----- INPUT DATA
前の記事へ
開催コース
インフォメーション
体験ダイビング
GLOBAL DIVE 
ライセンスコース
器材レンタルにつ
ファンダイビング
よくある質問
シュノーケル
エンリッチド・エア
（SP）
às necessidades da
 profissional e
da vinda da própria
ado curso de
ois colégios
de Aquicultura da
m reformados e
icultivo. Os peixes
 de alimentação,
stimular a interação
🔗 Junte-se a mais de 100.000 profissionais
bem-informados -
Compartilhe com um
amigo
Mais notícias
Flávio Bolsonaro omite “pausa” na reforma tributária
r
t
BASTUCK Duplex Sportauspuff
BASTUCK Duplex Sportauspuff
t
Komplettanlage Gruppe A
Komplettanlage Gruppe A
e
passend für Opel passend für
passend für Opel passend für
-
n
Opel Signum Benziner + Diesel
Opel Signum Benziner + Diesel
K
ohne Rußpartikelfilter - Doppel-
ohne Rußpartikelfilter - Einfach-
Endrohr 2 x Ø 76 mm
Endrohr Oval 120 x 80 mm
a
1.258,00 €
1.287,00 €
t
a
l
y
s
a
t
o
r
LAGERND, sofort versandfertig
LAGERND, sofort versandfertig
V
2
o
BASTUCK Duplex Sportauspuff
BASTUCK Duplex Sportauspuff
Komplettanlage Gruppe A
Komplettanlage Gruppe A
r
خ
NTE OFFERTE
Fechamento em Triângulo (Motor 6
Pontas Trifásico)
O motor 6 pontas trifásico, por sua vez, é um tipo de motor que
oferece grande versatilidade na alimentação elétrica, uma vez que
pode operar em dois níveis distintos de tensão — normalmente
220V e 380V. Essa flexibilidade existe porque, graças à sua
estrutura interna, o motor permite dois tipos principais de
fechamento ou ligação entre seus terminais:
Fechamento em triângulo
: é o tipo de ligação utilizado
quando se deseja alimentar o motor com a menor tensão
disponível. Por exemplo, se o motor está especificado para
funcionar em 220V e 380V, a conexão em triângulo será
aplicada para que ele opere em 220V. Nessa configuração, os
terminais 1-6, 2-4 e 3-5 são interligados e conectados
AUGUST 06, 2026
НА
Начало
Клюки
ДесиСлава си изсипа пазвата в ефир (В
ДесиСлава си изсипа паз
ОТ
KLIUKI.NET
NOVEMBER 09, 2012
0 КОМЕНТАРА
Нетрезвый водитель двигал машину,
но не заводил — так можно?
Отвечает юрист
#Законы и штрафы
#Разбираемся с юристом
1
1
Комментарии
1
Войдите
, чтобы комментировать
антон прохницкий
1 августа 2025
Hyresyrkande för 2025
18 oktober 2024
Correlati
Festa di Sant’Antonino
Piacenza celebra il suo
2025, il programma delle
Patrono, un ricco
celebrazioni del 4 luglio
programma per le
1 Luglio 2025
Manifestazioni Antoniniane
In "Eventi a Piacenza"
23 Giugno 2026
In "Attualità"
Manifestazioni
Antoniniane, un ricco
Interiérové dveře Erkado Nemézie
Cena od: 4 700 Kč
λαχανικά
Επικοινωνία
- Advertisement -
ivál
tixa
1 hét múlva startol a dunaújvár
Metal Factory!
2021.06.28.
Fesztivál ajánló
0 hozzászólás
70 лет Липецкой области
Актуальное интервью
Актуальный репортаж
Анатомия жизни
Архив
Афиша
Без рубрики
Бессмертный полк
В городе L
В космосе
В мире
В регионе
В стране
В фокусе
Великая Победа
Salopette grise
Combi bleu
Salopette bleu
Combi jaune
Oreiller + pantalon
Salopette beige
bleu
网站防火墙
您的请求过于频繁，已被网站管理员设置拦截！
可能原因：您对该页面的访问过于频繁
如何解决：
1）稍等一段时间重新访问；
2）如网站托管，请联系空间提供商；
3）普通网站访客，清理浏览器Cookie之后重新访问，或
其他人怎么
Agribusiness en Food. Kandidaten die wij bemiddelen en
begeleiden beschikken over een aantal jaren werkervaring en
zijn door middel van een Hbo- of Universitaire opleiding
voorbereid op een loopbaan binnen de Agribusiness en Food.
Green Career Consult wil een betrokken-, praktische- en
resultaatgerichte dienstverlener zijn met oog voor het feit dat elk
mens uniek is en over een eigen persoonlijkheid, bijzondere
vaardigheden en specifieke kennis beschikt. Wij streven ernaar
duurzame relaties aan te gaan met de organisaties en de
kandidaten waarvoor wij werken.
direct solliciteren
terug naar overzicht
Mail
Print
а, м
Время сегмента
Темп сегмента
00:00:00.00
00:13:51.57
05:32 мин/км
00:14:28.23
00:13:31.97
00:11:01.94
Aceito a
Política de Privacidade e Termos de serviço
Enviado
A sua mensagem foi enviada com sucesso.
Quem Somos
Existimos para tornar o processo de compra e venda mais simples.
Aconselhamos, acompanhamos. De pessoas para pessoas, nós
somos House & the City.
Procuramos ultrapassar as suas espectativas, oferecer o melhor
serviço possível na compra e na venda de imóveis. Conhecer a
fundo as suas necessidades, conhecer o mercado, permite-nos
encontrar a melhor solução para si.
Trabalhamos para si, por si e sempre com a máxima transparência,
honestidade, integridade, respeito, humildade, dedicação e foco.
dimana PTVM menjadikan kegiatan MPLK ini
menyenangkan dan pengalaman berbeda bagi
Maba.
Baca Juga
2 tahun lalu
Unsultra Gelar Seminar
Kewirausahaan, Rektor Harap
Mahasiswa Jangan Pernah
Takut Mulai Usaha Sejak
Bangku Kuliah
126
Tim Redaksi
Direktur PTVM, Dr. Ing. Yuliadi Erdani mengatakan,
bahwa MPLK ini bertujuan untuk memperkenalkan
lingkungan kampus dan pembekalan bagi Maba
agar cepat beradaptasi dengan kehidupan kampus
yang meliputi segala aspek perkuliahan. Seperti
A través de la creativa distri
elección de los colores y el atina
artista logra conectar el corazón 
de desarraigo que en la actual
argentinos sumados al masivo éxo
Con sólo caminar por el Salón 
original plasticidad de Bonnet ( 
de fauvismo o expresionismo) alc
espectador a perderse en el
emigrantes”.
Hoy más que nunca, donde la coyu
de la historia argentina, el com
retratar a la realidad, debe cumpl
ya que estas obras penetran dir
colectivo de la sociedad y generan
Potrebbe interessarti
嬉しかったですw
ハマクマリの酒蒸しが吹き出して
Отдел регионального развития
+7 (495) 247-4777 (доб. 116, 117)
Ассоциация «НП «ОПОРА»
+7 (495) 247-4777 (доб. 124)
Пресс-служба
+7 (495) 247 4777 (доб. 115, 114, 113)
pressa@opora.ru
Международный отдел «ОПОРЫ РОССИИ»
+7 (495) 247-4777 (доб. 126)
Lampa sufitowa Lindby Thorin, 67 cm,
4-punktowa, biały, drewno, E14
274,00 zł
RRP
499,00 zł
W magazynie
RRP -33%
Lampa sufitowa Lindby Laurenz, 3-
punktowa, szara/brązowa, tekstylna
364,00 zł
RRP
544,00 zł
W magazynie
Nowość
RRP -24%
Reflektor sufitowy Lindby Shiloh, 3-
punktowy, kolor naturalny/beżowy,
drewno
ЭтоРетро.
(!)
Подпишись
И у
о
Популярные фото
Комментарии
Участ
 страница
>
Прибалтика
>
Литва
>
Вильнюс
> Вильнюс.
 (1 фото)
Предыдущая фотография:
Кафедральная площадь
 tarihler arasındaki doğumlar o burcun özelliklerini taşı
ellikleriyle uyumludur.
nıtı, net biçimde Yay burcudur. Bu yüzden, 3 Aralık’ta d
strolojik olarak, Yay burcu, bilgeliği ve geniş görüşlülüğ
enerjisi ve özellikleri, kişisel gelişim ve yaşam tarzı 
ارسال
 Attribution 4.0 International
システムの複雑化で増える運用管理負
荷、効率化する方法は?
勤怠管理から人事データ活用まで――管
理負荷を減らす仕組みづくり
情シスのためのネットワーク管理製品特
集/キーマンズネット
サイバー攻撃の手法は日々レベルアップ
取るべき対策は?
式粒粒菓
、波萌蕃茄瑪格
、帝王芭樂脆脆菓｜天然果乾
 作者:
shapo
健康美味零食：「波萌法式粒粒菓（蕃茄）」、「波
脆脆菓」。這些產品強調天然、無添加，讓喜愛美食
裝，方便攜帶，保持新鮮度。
----------
Wherever "Rußpartikelfilter" occurs in the records above, copy the line it sits in.

▶ RESPONSE TO THIS EXERCISE:
ohne Rußpartikelfilter - Doppel-
ohne Rußpartikelfilter - Einfach-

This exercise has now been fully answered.